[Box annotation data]
— start —

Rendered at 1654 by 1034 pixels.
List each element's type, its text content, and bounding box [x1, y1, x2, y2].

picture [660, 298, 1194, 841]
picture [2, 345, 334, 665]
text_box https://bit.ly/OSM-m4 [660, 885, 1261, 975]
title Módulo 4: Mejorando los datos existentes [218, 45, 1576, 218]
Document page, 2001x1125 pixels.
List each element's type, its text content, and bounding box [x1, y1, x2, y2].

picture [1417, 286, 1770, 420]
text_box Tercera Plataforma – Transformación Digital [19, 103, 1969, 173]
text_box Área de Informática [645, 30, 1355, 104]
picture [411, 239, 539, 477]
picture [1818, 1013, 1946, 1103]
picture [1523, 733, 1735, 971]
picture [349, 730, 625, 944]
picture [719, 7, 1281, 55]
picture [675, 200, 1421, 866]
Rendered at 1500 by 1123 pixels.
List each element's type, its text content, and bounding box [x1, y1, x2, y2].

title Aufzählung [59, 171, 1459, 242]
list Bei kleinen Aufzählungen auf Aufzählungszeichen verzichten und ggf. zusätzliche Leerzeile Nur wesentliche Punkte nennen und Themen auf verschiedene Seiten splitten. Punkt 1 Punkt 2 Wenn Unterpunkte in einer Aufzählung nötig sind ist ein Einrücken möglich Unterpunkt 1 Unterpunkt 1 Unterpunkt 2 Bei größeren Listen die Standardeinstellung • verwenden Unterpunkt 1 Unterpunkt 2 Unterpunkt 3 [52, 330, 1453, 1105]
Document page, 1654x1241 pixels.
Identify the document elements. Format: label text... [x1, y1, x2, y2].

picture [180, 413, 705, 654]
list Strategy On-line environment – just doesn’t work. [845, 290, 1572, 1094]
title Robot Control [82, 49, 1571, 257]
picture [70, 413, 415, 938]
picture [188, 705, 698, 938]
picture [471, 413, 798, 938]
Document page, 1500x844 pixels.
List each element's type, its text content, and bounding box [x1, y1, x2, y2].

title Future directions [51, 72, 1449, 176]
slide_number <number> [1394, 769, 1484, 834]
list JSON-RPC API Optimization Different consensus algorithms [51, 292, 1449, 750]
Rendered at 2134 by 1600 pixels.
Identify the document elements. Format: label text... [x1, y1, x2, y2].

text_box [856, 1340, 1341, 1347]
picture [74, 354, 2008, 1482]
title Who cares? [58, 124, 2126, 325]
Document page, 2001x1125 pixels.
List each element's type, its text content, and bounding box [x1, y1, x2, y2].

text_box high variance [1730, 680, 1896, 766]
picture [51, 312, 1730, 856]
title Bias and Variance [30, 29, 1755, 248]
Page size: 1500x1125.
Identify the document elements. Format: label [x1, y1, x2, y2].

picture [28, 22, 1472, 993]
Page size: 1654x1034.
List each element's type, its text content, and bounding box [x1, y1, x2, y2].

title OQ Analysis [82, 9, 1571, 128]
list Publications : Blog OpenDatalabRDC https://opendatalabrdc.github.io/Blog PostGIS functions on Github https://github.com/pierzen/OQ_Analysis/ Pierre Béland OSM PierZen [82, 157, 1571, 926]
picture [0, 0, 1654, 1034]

— end —

* WHAT TO WORK ON *
Reproduce the data verbatim from its first line up to and including the line containing "picture [675, 200, 1421, 866]".

* WRITTEN ANSWER *
Rendered at 1654 by 1034 pixels.
List each element's type, its text content, and bounding box [x1, y1, x2, y2].

picture [660, 298, 1194, 841]
picture [2, 345, 334, 665]
text_box https://bit.ly/OSM-m4 [660, 885, 1261, 975]
title Módulo 4: Mejorando los datos existentes [218, 45, 1576, 218]
Document page, 2001x1125 pixels.
List each element's type, its text content, and bounding box [x1, y1, x2, y2].

picture [1417, 286, 1770, 420]
text_box Tercera Plataforma – Transformación Digital [19, 103, 1969, 173]
text_box Área de Informática [645, 30, 1355, 104]
picture [411, 239, 539, 477]
picture [1818, 1013, 1946, 1103]
picture [1523, 733, 1735, 971]
picture [349, 730, 625, 944]
picture [719, 7, 1281, 55]
picture [675, 200, 1421, 866]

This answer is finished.